In the nanotechnology realm, pocket change figures big.
Dan Pickard, a graduate student at Stanford University's electrical-engineering school, needed a diamond membrane for an e-beam lithography system that can be used to help create nanotech products.
The slides in the accompanying photo gallery chronologically demonstrate how, with the help of professor Fabian Pease and undergraduate Heyjin Park, Pikard extracted the membrane from a diamond chip with a focused ion beam, a probe and an electron microscope. The diamond chip is about a millimeter in diameter and about 20 microns thick. The membrane is about 20 microns a side and 200 nanometers to 500 nanometers thick.
An e-beam lithography system draws a pattern on the surface of a semiconductor wafer that eventually becomes transistors or areas where metals or carbon can be grown. The energy from the beam imprints a copy of a mask--a sort of stencil--onto the surface of the wafer, which consists of layers of silicon and metal. That imprint is then exposed through processes similar to those used in photographic development. In traditional chips, the result is transistors. In nanotechnology, the result might be particles of iron, which can serve as a catalyst for growing carbon.

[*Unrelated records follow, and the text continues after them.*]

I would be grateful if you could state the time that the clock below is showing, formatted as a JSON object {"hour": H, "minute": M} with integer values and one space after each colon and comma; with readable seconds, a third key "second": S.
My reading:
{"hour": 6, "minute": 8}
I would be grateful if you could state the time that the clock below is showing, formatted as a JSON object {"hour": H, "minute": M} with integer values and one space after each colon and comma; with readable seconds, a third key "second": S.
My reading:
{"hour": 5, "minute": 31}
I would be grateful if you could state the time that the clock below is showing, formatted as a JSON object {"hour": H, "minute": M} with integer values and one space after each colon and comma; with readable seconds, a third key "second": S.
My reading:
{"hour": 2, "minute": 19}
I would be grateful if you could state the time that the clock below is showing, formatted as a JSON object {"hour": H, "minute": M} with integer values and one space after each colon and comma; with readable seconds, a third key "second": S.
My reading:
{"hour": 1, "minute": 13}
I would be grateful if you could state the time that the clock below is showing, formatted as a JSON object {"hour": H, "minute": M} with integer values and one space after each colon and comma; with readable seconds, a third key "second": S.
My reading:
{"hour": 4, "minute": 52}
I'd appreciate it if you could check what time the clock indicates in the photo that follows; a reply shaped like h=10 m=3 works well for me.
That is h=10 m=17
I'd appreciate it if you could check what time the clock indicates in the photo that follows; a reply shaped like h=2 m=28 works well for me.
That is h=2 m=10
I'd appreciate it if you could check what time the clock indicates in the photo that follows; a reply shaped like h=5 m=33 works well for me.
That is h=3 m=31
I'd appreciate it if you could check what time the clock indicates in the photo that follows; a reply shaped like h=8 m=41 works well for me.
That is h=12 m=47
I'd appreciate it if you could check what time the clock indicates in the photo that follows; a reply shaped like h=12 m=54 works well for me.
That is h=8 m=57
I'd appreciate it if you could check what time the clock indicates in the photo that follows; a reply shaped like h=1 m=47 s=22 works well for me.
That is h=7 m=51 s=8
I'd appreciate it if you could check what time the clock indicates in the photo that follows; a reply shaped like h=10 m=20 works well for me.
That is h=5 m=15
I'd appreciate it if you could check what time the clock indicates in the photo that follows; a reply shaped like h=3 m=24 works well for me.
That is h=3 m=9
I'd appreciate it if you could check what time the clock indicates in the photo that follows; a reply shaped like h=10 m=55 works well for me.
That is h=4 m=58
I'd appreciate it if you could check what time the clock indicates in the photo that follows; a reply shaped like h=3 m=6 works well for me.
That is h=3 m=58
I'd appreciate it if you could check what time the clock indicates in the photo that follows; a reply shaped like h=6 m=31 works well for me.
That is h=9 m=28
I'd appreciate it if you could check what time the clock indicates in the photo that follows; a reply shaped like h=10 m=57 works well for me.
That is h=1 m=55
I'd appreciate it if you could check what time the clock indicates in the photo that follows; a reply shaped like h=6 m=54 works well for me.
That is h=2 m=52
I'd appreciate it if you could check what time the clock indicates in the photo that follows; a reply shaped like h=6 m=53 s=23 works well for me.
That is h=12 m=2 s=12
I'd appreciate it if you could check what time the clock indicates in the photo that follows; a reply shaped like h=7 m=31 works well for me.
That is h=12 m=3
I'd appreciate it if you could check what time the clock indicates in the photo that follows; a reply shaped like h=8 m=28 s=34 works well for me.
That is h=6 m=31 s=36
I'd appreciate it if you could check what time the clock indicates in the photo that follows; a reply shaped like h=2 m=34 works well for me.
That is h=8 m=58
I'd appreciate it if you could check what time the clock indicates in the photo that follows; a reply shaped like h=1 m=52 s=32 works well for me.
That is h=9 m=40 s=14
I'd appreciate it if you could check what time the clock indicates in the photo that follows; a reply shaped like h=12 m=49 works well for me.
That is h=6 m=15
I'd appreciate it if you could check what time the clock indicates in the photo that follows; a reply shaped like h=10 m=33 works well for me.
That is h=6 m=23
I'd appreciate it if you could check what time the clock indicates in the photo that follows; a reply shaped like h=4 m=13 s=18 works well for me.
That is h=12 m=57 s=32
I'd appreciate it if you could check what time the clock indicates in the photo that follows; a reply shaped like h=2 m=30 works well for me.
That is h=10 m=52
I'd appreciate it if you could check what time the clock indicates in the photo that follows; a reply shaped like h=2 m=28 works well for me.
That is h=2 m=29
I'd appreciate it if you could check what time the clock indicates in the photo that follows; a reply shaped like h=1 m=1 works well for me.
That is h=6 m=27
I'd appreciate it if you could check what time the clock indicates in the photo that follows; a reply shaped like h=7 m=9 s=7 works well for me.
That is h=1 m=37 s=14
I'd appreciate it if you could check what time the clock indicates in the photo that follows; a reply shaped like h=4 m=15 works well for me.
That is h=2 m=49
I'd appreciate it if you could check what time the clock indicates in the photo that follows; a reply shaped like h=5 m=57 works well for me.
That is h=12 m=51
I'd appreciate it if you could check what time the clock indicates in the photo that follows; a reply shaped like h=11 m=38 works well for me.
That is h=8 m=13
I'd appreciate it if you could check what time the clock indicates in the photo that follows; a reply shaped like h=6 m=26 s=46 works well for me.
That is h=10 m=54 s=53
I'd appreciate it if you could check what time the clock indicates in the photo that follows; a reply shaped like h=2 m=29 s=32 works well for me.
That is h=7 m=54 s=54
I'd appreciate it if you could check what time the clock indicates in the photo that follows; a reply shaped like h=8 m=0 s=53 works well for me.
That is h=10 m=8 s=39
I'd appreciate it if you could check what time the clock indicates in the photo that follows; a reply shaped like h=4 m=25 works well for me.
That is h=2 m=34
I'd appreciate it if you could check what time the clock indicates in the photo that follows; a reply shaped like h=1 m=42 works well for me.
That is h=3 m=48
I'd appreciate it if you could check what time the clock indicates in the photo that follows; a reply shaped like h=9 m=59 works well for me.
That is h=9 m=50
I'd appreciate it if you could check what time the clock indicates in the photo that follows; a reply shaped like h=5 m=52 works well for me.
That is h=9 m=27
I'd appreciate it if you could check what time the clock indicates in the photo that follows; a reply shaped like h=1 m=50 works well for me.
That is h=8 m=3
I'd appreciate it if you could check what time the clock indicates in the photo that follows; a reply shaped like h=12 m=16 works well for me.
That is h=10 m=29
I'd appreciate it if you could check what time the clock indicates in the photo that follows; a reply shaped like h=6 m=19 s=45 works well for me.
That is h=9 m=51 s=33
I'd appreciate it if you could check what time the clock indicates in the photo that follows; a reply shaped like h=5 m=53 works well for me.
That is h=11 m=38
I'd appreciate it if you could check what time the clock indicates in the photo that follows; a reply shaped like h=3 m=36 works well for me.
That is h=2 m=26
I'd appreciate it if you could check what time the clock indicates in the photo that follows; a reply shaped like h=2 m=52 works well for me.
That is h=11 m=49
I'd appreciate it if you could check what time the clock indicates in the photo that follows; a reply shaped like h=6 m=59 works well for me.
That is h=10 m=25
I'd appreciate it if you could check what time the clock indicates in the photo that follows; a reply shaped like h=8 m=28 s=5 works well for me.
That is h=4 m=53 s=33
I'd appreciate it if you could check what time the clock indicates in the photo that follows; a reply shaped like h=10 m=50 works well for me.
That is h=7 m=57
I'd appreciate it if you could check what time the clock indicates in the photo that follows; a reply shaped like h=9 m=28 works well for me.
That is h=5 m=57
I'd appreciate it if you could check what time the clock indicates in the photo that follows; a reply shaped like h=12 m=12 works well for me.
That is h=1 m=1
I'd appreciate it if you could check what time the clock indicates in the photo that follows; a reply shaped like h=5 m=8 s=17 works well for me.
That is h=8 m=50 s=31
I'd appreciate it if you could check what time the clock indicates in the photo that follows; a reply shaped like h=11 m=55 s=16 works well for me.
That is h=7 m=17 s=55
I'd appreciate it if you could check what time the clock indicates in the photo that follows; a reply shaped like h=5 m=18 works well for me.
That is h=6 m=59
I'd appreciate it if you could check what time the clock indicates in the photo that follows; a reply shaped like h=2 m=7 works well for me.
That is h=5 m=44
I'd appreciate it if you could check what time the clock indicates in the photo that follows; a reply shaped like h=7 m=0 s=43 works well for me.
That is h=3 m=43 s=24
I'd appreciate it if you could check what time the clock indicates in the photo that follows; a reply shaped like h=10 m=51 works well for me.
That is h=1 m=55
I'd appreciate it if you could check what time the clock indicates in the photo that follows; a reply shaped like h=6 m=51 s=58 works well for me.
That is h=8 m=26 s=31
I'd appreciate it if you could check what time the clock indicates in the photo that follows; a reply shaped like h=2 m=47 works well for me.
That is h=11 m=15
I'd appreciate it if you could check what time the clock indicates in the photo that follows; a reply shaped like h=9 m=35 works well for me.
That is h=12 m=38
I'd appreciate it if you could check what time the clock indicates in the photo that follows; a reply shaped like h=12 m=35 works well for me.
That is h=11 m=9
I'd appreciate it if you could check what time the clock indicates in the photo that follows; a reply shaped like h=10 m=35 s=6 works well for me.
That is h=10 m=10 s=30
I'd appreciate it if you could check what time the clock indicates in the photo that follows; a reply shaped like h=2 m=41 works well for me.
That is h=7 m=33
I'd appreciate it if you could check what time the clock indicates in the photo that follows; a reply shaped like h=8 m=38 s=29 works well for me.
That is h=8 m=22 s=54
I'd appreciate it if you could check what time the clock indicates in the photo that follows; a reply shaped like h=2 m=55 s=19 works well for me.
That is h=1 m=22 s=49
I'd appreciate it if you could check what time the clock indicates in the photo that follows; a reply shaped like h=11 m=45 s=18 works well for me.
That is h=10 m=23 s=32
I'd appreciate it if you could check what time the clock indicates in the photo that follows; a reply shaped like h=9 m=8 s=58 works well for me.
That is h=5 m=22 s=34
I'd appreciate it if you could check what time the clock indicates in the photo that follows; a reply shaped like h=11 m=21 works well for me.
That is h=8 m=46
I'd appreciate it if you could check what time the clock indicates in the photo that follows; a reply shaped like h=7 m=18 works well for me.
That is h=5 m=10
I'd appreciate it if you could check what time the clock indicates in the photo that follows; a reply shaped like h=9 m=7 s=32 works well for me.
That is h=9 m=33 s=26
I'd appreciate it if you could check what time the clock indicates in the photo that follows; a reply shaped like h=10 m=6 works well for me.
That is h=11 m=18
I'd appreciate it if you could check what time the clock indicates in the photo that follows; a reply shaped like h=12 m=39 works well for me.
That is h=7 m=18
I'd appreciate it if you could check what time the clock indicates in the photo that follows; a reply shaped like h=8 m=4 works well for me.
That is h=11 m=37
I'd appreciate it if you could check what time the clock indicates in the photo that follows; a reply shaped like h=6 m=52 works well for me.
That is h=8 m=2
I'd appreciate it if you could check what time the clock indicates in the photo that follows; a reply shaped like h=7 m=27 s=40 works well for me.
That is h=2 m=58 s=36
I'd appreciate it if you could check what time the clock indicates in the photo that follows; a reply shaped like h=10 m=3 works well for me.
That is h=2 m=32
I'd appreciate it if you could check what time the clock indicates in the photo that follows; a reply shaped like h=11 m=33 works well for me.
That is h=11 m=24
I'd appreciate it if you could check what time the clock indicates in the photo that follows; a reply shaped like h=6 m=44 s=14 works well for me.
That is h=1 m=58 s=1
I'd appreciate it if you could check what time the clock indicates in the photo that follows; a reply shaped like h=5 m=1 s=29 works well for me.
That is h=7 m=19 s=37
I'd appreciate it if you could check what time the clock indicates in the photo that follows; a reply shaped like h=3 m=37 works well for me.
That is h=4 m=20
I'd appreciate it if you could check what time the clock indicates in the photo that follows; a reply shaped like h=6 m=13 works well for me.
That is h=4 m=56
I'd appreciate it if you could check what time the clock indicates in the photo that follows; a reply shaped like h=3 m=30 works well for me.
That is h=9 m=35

The rise of nanotechnology has increased the importance of complex electrons and probes and made equipment makers some of the first beneficiaries of nanotechnology. FEI, which produced the equipment used in the images, reported fourth-quarter revenue of $145.2 million, an increase of 49 percent over revenue of $97.7 million a year ago. Net income rose to $8.4 million, more than the $3.3 million reported a year ago.
Although the resulting membrane in Pickard's work can be measured in microns, it's actually relatively large in nanotech terms. E-beam systems, meanwhile, are expected to play a large role in preparing surfaces for growing nanoparticles.
And what's up with the pocket change? It serves as a backdrop and workbench of sorts for the process depicted in the photos.